Asked why the unit was developed as part of the Artillery Corps, Cohen says, “We’re a very technological corps, known for accuracy in fire power. We use cutting-edge radar systems and specialize in employing technology in a good way.”
Due to its small size, the Sky Rider drone does not require a takeoff or landing strip.
The units are highly mobile and can be dispatched to assist any force.
“The units can load the drone and equipment on their backs and simply walk to where they need to go,” says Cohen.
“We don’t have to be adjacent to ground forces to assist them. We can provide intelligence from kilometers away. That’s a very significant advantage.”
Cameras on board the drone include one that provides thermal imaging, allowing nighttime observation.
And there are plans to link the Sky Rider drone to the IDF’s Digital Ground Army system, which creates a computer-generated map that shows movement of friendly and hostile forces in real time.
Despite its uniqueness, the unit has yet to make a name for itself. “When I’m asked where I serve and I say ‘Sky Rider,’ they say they haven’t heard of it,” Cohen says with a smile.
Nevertheless, Cohen says he finds his service highly satisfying. “We work with a wide range of forces and elite units.
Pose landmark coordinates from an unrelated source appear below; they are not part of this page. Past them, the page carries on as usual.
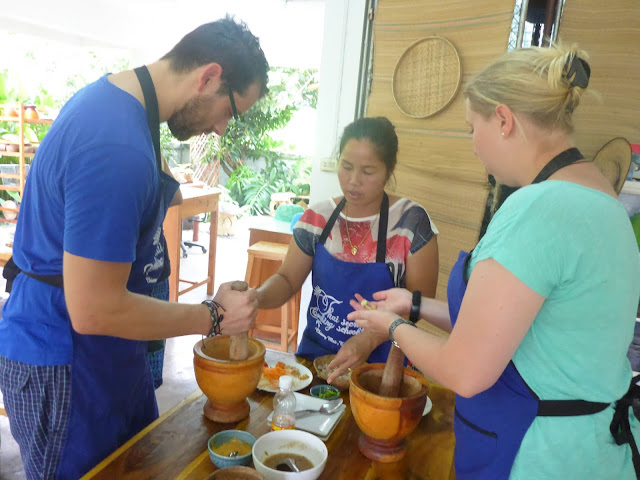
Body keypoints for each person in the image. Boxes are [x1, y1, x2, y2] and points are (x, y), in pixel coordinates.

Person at [348, 44, 640, 479]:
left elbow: (465, 371)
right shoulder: (606, 205)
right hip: (594, 450)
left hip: (537, 456)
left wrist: (391, 329)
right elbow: (515, 335)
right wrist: (412, 306)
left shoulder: (538, 210)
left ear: (503, 120)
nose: (473, 147)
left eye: (471, 128)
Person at [0, 16, 268, 480]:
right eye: (231, 112)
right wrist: (214, 316)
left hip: (109, 352)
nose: (222, 129)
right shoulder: (115, 143)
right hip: (66, 355)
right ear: (208, 77)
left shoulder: (122, 107)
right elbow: (95, 309)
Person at [256, 117, 439, 382]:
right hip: (315, 363)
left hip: (382, 370)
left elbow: (416, 307)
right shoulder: (318, 218)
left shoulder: (410, 223)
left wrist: (367, 340)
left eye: (368, 171)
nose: (353, 181)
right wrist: (256, 298)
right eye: (346, 166)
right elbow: (286, 280)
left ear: (389, 170)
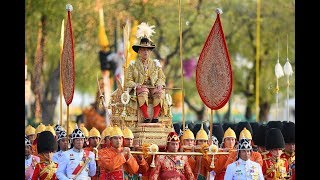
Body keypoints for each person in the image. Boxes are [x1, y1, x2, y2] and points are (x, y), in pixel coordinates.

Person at [125, 22, 166, 123]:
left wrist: (159, 84)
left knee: (159, 93)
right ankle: (146, 116)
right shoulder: (133, 65)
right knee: (143, 91)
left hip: (153, 87)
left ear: (150, 51)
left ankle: (155, 116)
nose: (145, 52)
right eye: (143, 50)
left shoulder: (156, 64)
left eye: (147, 50)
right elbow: (128, 80)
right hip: (140, 89)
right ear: (139, 51)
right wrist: (135, 84)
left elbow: (162, 77)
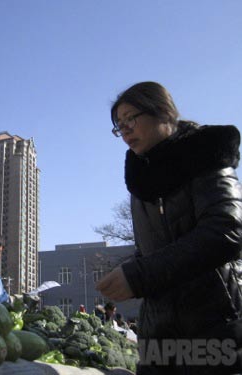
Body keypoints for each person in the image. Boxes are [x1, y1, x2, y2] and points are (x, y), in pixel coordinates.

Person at [96, 81, 242, 374]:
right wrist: (128, 272)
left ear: (162, 112)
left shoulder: (206, 157)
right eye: (118, 125)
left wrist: (139, 275)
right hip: (157, 329)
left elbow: (227, 230)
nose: (124, 130)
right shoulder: (142, 182)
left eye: (130, 119)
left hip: (213, 324)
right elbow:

We get to know the army from a different vantage point, in a way others don’t. And we operate a drone. It gives me satisfaction, knowing that I did something significant for the country’s security.”
The unit is also called into action when there is an alert about an intruder from hostile territory, such as from Gaza. The drone can become airborne in a matter of minutes and send live video feeds to the control room of a regional infantry brigade tasked with finding the infiltrators.
The drone can hover for up to two hours, at varying heights. “It’s so small that it can’t be seen. Nor can it be heard, since its engine is electric and quiet. Those being watched don’t know it is there,” Cohen says.
Its slow speed and small size mean that the drone is also invisible to radar.
Sky Rider is playing an increasing role in counter-terror raids in the West Bank, sending down images of villages as arrests occur. Its video images have been used to conduct surveillance of rioters and later help prosecute them in court.
The drone is part of the Ground Forces Command’s initiative to have as wide a range of capabilities as possible available in house rather than relying on the air force, which could cause delay in operations.
In any conflict with Hezbollah, Sky Rider units will march with ground forces into Lebanon to provide vital aerial support.
Should the units enter a dense Lebanese forest, the drone will be launched from Israeli territory and be “taken over” by a Sky Rider unit inside Lebanon.
These possibilities require the unit’s members to be in good physical shape.
During training, they march 70 kilometers, while carrying 50 kilograms each.
“Our aim is to move by foot. When we enter Lebanon, we’ll be walking together with an infantry brigade and we’ll have to carry the equipment on our backs,” Cohen says. “We train intensively, so that each member of the crew can carry out all the roles.”
After about an hour, it’s time for Sky Rider to land. At an altitude of 70 meters, the drone produces an air bag and receives an order to cut power to its engine. It plummets to the ground, ready to go back up again soon.